Theory Connection: Education demonstrates PSC applied to human capital with measurable R-factors. Pay-it-forward models show 85-95% recycling rates, while teacher-training-teachers creates pure capability regeneration.
Andre Agassi's charter school serves some of Las Vegas's poorest neighborhoods with strong academic results. The twist: it pioneered a real estate investment fund model where investors profit from school property. This creates tension—mission to serve poor communities paired with returns to wealthy investors. It's a genuine attempt at scale through capital markets, but the alignment question remains: whose interests govern when they conflict?
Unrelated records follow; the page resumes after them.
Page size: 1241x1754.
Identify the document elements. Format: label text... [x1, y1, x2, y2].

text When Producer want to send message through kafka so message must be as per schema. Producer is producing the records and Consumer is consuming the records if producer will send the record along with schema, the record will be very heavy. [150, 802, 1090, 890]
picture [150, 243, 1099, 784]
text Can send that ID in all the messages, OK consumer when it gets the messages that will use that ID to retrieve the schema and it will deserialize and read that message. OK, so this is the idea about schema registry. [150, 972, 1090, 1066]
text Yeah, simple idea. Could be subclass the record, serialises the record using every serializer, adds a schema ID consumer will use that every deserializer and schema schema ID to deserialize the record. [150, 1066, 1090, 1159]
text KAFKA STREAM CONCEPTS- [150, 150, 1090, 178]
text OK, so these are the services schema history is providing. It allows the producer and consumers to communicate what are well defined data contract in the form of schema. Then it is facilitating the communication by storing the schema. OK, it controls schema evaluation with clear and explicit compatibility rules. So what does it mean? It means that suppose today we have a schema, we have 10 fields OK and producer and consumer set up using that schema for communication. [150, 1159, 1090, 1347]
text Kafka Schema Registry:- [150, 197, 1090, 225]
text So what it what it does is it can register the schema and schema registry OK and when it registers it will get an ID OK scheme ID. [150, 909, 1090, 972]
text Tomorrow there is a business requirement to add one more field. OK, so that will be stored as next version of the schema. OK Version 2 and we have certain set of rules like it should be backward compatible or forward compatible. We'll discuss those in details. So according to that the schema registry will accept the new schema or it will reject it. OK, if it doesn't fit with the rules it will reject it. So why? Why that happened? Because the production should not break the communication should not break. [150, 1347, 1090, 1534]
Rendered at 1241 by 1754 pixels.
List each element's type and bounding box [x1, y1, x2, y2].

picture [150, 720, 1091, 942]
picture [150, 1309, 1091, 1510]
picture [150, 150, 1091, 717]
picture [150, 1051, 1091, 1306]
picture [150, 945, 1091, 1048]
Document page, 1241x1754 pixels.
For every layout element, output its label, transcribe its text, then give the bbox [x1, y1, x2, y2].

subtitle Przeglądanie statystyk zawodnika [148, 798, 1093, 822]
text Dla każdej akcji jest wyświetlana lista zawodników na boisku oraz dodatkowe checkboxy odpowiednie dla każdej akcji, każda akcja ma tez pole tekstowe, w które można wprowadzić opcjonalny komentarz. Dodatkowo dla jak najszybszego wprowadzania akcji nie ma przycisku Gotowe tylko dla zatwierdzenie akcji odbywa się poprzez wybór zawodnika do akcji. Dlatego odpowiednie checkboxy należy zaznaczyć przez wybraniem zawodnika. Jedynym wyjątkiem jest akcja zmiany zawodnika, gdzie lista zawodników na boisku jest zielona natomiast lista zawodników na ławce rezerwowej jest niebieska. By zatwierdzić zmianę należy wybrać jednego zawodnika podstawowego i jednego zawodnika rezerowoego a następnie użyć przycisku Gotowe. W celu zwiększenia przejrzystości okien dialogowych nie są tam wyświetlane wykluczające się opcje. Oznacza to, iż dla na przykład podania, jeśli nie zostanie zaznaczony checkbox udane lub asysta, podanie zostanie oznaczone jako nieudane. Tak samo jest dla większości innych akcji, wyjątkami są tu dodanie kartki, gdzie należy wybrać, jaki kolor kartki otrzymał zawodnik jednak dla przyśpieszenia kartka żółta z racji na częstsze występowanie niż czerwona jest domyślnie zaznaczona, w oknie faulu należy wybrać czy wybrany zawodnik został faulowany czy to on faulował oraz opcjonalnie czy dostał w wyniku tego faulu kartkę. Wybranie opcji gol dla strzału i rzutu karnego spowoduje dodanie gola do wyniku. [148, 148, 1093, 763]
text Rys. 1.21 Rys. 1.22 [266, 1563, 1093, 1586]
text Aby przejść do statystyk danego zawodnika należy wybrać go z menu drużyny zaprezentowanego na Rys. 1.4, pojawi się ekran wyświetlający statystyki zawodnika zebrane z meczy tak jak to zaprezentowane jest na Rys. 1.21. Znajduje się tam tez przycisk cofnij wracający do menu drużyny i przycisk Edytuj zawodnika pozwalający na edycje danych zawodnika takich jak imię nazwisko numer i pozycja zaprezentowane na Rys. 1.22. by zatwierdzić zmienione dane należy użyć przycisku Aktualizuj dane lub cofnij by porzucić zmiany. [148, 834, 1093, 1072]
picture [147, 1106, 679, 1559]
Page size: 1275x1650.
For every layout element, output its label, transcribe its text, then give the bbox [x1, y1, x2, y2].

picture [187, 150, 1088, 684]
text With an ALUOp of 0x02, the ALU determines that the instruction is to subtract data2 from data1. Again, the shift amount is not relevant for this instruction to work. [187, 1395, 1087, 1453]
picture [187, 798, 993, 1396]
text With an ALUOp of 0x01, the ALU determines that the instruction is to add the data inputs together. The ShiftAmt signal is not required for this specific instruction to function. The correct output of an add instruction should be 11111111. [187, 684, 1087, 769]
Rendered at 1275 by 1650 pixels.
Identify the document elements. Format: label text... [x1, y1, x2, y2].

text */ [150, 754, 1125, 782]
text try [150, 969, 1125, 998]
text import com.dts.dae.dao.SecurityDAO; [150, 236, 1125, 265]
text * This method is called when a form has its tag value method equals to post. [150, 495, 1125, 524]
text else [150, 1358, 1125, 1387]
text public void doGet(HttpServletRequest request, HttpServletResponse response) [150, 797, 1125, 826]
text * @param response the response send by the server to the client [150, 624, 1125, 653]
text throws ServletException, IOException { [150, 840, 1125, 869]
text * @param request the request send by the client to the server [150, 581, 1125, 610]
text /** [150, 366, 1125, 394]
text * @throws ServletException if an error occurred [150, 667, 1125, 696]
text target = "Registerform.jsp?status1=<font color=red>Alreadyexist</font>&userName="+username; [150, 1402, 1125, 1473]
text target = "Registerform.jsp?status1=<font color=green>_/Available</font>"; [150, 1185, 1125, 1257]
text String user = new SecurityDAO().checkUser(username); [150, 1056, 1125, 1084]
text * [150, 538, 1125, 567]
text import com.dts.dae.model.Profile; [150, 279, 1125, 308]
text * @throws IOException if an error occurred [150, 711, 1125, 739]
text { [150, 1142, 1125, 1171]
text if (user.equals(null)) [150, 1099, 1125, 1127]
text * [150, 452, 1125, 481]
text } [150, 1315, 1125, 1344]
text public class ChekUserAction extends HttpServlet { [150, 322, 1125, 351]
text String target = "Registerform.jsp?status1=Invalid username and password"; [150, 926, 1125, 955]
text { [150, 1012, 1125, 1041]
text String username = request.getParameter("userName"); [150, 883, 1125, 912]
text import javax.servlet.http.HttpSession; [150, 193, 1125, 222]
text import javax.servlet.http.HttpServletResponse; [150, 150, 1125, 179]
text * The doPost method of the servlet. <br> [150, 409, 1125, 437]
Barefoot College inverts conventional education logic: instead of young urban graduates, it trains rural grandmothers to become solar engineers. Why grandmothers? They won't leave their villages for city jobs. The knowledge stays. Women return home to electrify their communities, then train others. The model has now reached 96 countries. It's human capital regeneration designed for permanence—knowledge that can't be extracted because the carriers are rooted.
Escuela Nueva began in rural Colombia as a solution for communities too small to support traditional schools. The model—flexible, multigrade, community-governed—has now reached 5 million students across 20 countries. The regenerative element: teachers train other teachers, communities build their own schools, and graduates return to teach. UNESCO cited it as the best model for rural education. It's human capital RCA in action.
Finland's education system achieves world-leading results through counterintuitive design: no standardised testing until age 16, no competition between schools, high teacher autonomy, and equal funding regardless of location. Teachers are respected professionals (master's degree required), and the system is entirely tax-funded. It proves that excellence doesn't require competition or measurement—it requires trust and professional autonomy.

Sal Khan started tutoring his cousin via YouTube. That simple act became Khan Academy: free education for anyone with internet access. 150 million registered users. Courses in 50+ languages. The model proves education can be decoupled from scarcity—the marginal cost of one more student is zero. Mastery-based learning lets students progress at their own pace. It's education as public good, funded by philanthropy rather than tuition.

Minerva University reimagined higher education by eliminating the traditional campus. Students live and study in 7 cities across 4 years—San Francisco, Seoul, Hyderabad, Berlin, Buenos Aires, London, and Taipei. The curriculum uses 'active learning' pedagogy with no lectures, only seminar discussions. Uniquely, Minerva operates with a 0% endowment model, proving that elite education doesn't require billion-dollar funds. It's education decoupled from real estate and endowment accumulation.
One Laptop Per Child was MIT's ambitious attempt to transform education by distributing $100 laptops to children in developing countries. The hardware was innovative; the theory was flawed. Laptops arrived without teacher training, curriculum integration, or community ownership. Many sat unused or broke without repair infrastructure. OLPC demonstrates that technology cannot substitute for institutional architecture—hardware without learning outcomes is not education.

Teach For All grew from Teach For America's insight: the best way to create education reformers is to put talented graduates in underserved classrooms. Two years of teaching creates lifelong advocates. The network now spans 60+ countries with independent partner organisations. Alumni become principals, policy-makers, and social entrepreneurs. It's a leadership pipeline disguised as a teaching programme—human capital regeneration at the systems level.